The CCES is in the process of developing guidelines for the CIS and for other organizations to use and said they would not rush to publish their guidelines despite the NCAA’s recent policy.

“The need to create a unified national policy is apparent but the manner in which it is being developed is cautious,” said Doug MacQuarrie, chief operating officer of the CCES. “We don’t yet know enough to make decisions with impunity and such decisions taken by the NCAA may be taken in absence of the multitude of factors that we think need to be considered.”

One major problem that MacQuarrie listed with implementing a policy in Canada that is similar to the NCAA’s policy is the ethicality of gender testing.

In the NCAA’s policy, “there are some implied measurements of hormonal secretion, which I think in many respects is tantamount to [gender testing],” said MacQuarrie. “The Canadian Academy for Sport and Exercise Medicine has a policy against testing for gender.”

Gender testing is not allowed in Canada for several reasons. The tests are not always scientifically valid, women can have certain genetic disorders that result in “failed” tests, tests are only done on females and, perhaps most significantly, athletes who “fail” the test often suffer long term psycho-social effects.

For example, following the 2006 Asian Games, Indian runner Santhi Soundarajan was stripped of her silver medal in the women’s 800 metre competition after failing a gender test.
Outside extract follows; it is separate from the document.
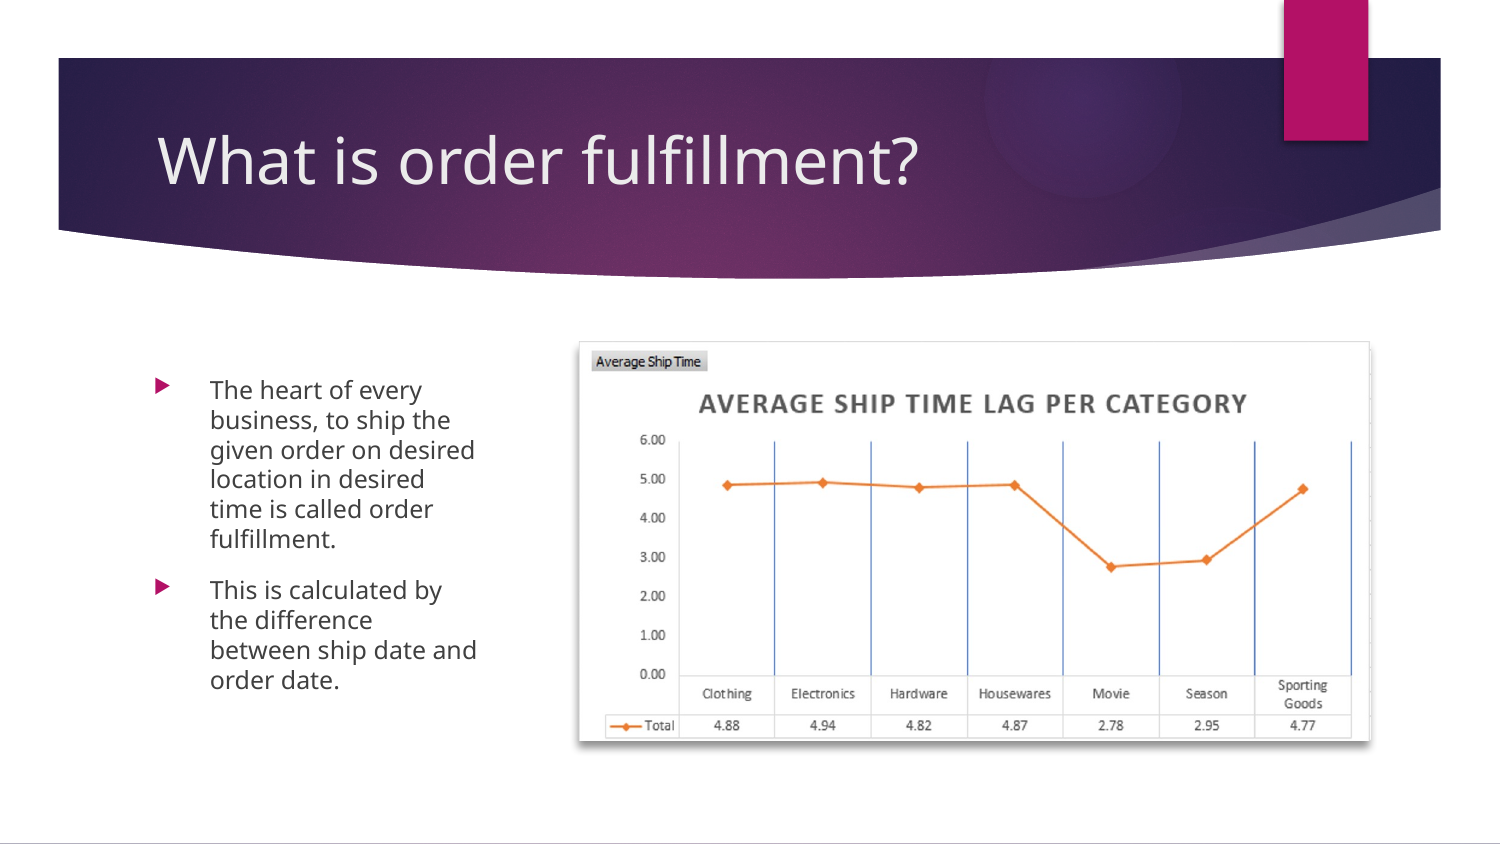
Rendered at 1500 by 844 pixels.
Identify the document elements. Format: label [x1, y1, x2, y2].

text_box [0, 0, 1500, 844]
picture [578, 341, 1372, 741]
Shortly after, she attempted suicide and slipped into a coma.

Canadian transgender cyclist Kristen Worley nearly became the first transgender athlete to compete in the Olympics after almost qualifying for the games in 2008. A post on her website, kristenworley.ca, reads that the “NCAA is setting themselves up for human rights issues” and that its policy “forces young college and high school students, who have varying degrees of ‘gender’… to seek ‘forced medicalization’ of their bodies.”
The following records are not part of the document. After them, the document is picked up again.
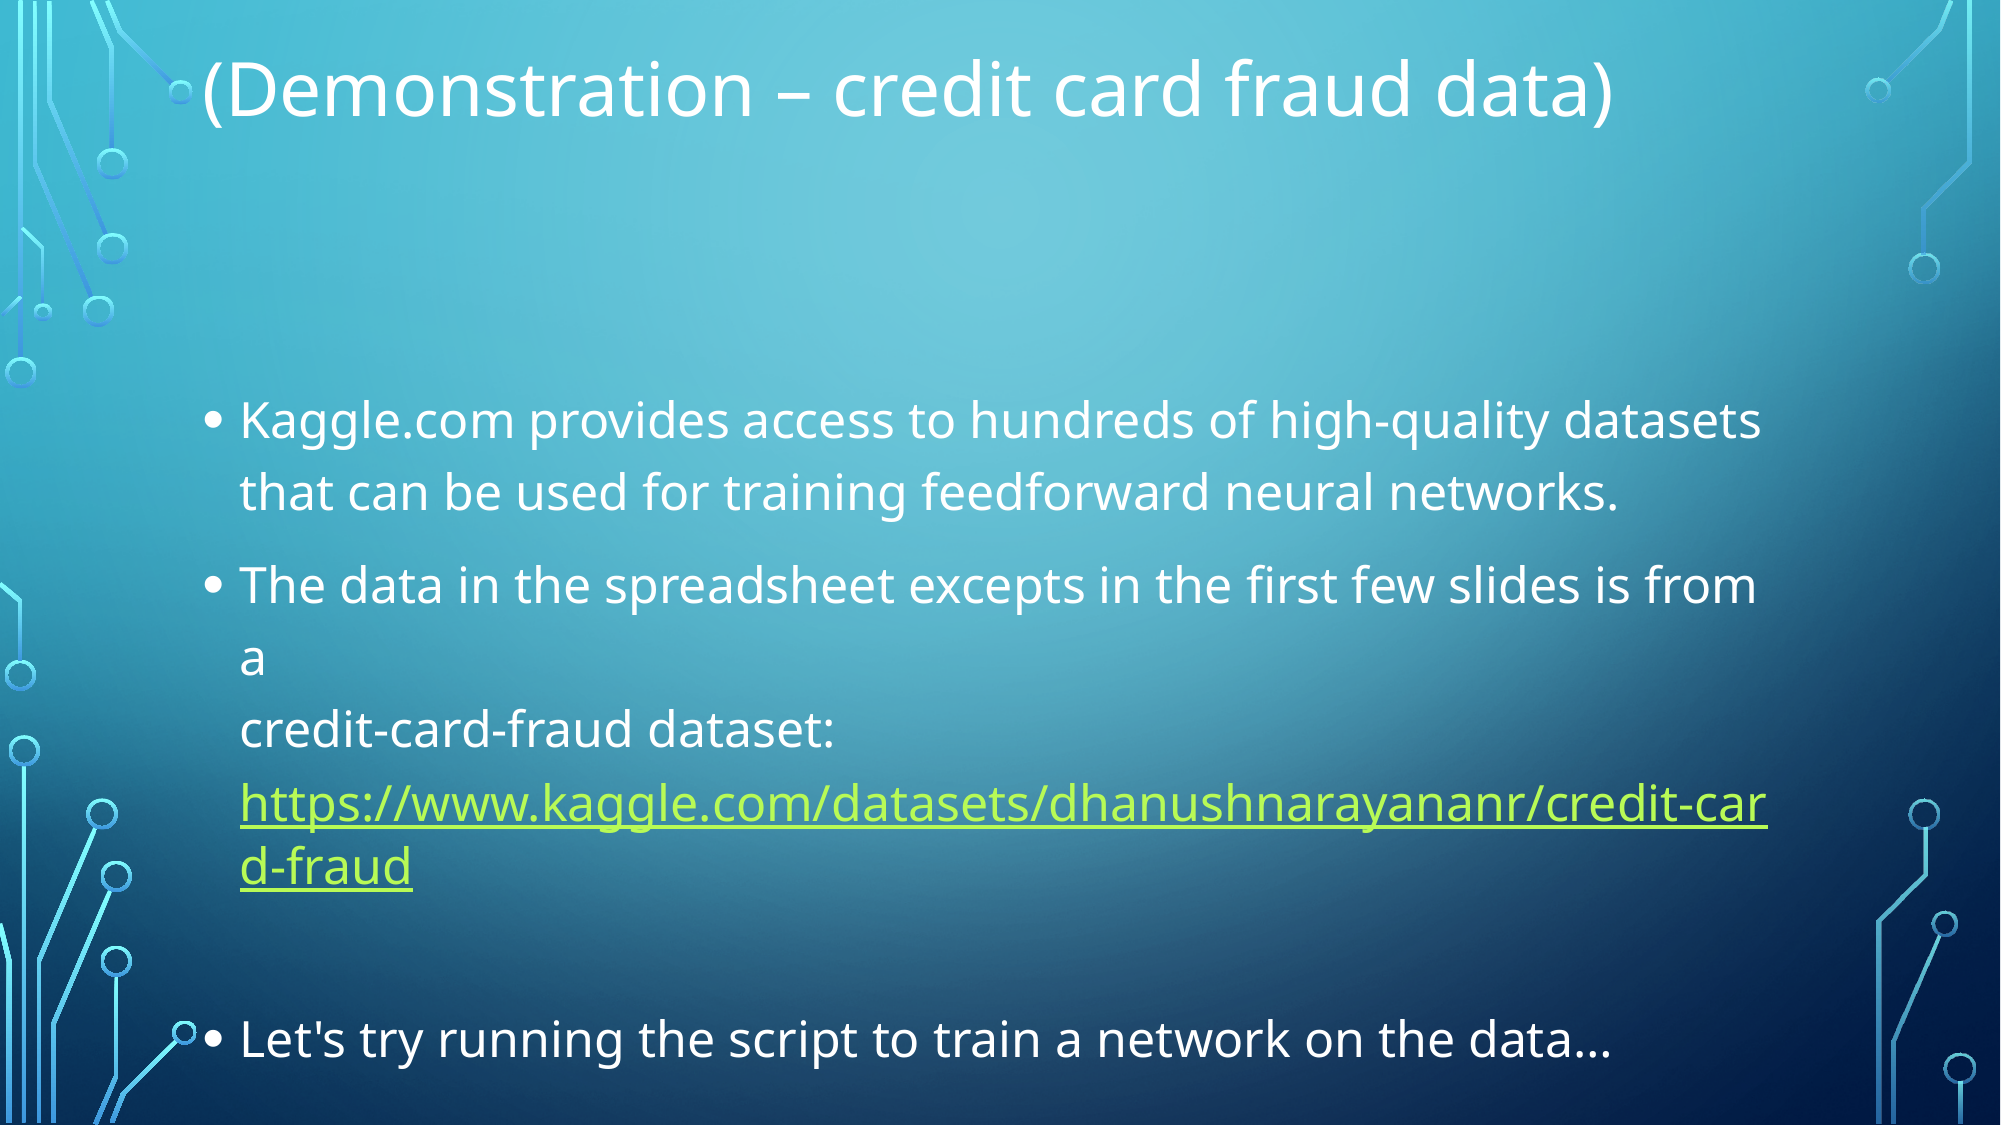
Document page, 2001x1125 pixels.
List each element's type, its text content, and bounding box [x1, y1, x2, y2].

list Kaggle.com provides access to hundreds of high-quality datasets that can be used for training feedforward neural networks. The data in the spreadsheet excepts in the first few slides is from a credit-card-fraud dataset: https://www.kaggle.com/datasets/dhanushnarayananr/credit-card-fraud Let's try running the script to train a network on the data… [187, 369, 1813, 950]
title (Demonstration – credit card fraud data) [187, 41, 1813, 144]
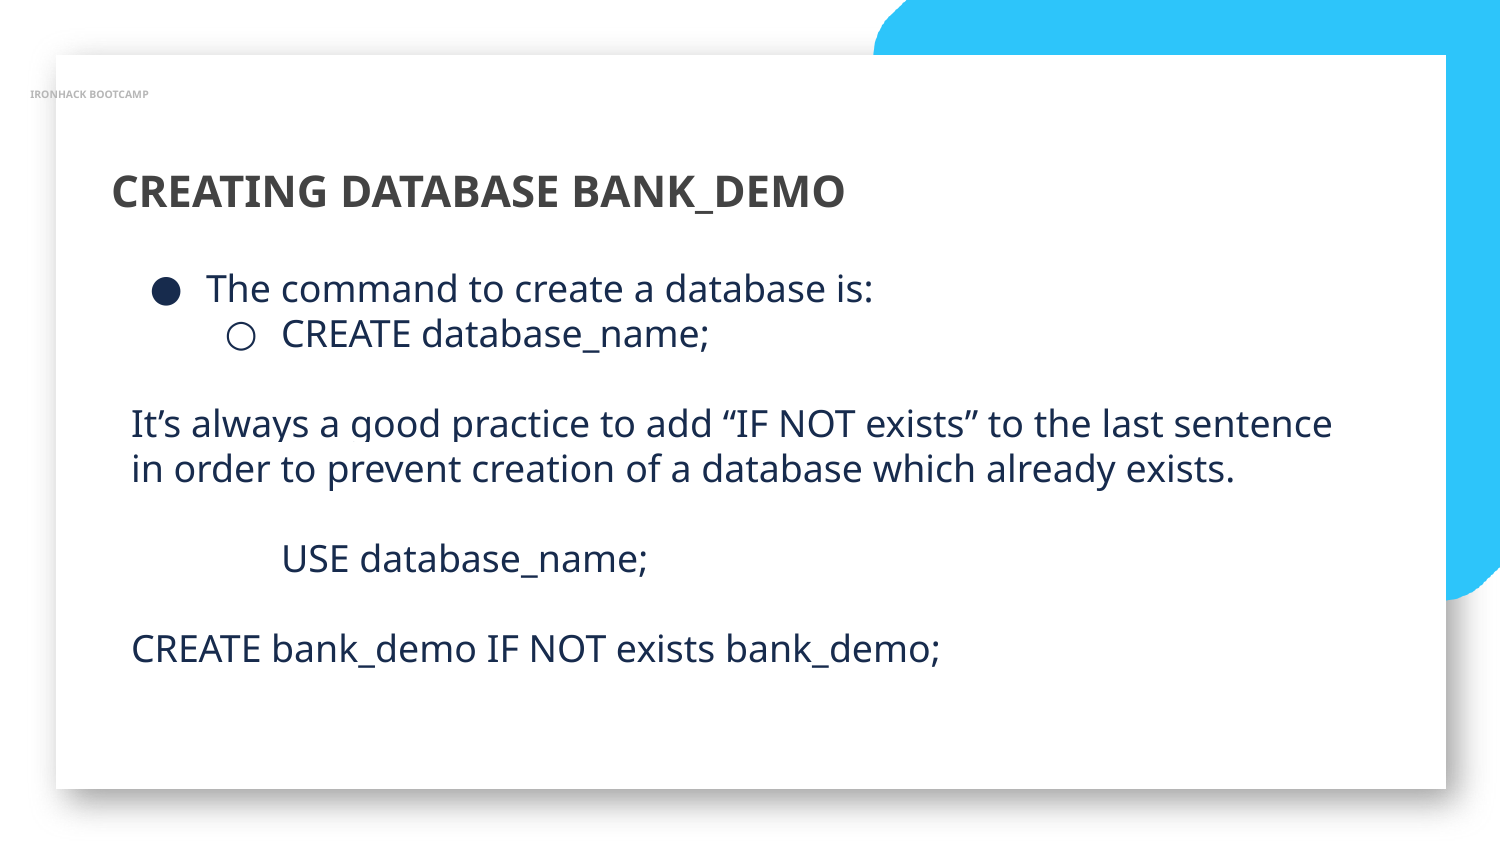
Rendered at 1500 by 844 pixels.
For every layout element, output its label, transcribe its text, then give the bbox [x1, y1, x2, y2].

picture [0, 0, 1500, 844]
text_box The command to create a database is: CREATE database_name; It’s always a good practice to add “IF NOT exists” to the last sentence in order to prevent creation of a database which already exists. USE database_name; CREATE bank_demo IF NOT exists bank_demo; [115, 249, 1389, 733]
text_box CREATING DATABASE BANK_DEMO [96, 149, 1417, 266]
text_box IRONHACK BOOTCAMP [15, 71, 354, 108]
MacQuarrie backs this idea that athletes should not be forced to identify themselves within sports’ traditional binary view of gender — being either a man or a woman.

“The arbitrary process of establishing whether one is a man or a woman is fraught with all kinds of consequences — largely social and psychological — which have to be considered when anyone implements a policy of this nature,” he said. “Our approach is one that provides for a safe and secure sport environment and recognizes that humans — the physical and biological elements of human — are not binary.”

Epp argues, however, that the CIS’s reliance on Canadian law and the CCES’s lack of guidelines actually hurt the cause to eliminate gender testing and the gender binary.

Gender transitioning “is a process which differs from province to province. In Saskatchewan it requires notes from a doctor confirming ‘sufficient’ physical modifications have been undertaken. This more often than not includes hormone therapy and sexual reassignment surgery,” said Epp. “While it may seem like the CIS has avoided the ‘medicalization’ of gender the NCAA policy has been criticized for, it has effectively passed the buck to the provinces.”

Epp believes that the CCES and the CIS are being too stubborn in thinking that they can change the binaries of sport overnight. He wants to see the CCES and the CIS come up with some sort of standard for transgender athletes in Canada that can operate within the binary of men’s and women’s sport.

“Given the gender binary in sport is unlikely to undergo a major change in the near future, transgendered athletes deserve an accessible set of eligibility policies or guidelines as is available to any other CIS athlete,” said Epp. “The NCAA seems to allow for a greater amount of gender variance within the constraints of a gender binary sporting model. [The NCAA’s policy is] another step in the right direction, but it’s likely not the last.”